Yea, when I was at Commutair... many of the captains would bug the airspeed at cruise! Once you started seeing the speed drop 10-20kts you would slap the boots on... and watch the speed increase again. It was pretty cool to watch. I still use that techn. at PDT in cruise with moderate icing, even with everthing done automatic in the Dash, it nice to keep an eye on that speed in cruise.

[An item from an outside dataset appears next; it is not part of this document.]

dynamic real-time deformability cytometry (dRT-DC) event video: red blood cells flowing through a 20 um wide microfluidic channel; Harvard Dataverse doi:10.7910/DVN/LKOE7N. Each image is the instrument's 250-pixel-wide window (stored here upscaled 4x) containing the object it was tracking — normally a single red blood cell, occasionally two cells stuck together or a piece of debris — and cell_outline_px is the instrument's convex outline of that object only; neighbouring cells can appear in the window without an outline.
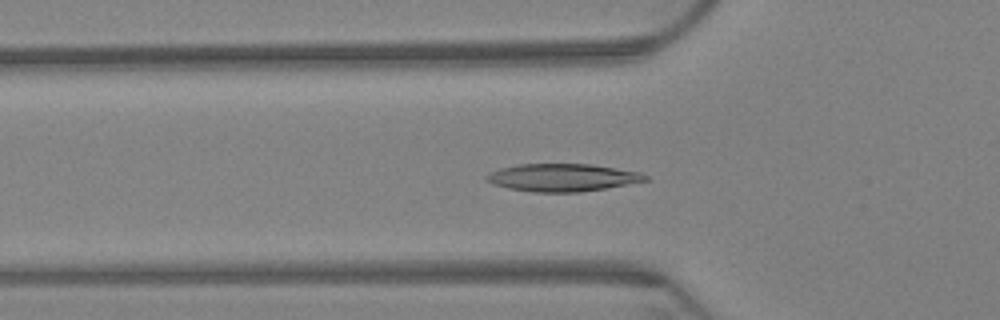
{"species": "Egyptian fruit bat (a non-hibernating species)", "species_latin": "Rousettus aegyptiacus", "temperature_condition": "warm", "stored_images_in_passage": 64, "camera_frame_rate_fps": 3000, "um_per_image_px": 0.085, "animal": {"sex": "female"}, "frame": {"image": 1, "passage_image": 22, "time_ms": 7.0, "image_size_px": [1000, 320], "cell_outline_px": [[648, 180], [604, 188], [580, 192], [532, 192], [508, 188], [492, 184], [484, 180], [484, 176], [500, 168], [516, 164], [592, 164], [640, 172], [648, 176]], "centroid_in_image_um": [47.76, 15.09], "position_along_channel_um": 78.0, "area_um2": 25.55}}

I think ice bridge depends on factors of type of ice, accumulation time,... But I think with most of the newer boots its not a real factor anymore! Atleast not in the Dash 8. Beside the 1900D (Which is a man child in ice... Its boots are great, and the plane has some powerful engines. I have landed with that thing looking like a glazed doughnut) the dash handles ice really well.
 
Pneumatic boots are not an anti ice measure, they are a de-ice method. Engines, props and windshields are supposed to be on continuously. Unless you have mass quantities of bleed air or TKS fluid, wings and tails off untill you have a build up. Thats what the manufacturer recommends. The people that built it have precedence over what the feds say.
 
The two post that precede the one am writing now pretty much sum it up. Also, keep in mind the FAA icing tests used SLD of a much smaller size than we typically see in real life.
 
On the Brasilia the FAA and Embraer require the boots to be on while in icing conditions. Many tests were done on the EMB-120 after various crashes and incidents because people were doing this exact thing, waiting to let the ice buid up. That is what killed them. The test determined that as soon as you enter icing conditions you turn the boots on and leave them on as they automatically cycle. There have been hours and hours of testing done on this type of thing by trained test pilots and professionals. Don't let some anecdotal evidence convince you otherwise. Any residual ice that remains is either insignificant or will shed itself soon. Ice bridgeing originates in the DC-3 era airplanes where the boots took a long time to inflate and did so under low pressure. Modern transport category aircraft have quick inflating boots at high pressure so ice bridgeing isn't an issue. If you are in severe icing conditions and still losing airspeed and performance with the boots on you are in SLD (supercooled large droplets) and you need to exit immediatly. Don't confuse that with ice bridgeing.
 
Roselawn!

This exact thing contributed to the ATR 72 crash in Roselawn. I have pictures from the NTSB that showed ice bridging on the defective system that the ATR's use to use. Additionally, the ATR accident was also caused by formations of ice behind the effective area of the boots. The ice eventually built up to a point that the boots couldn't clear the ice on the leading edge and bridging occurred. So you guys are correct, it can and does accrue!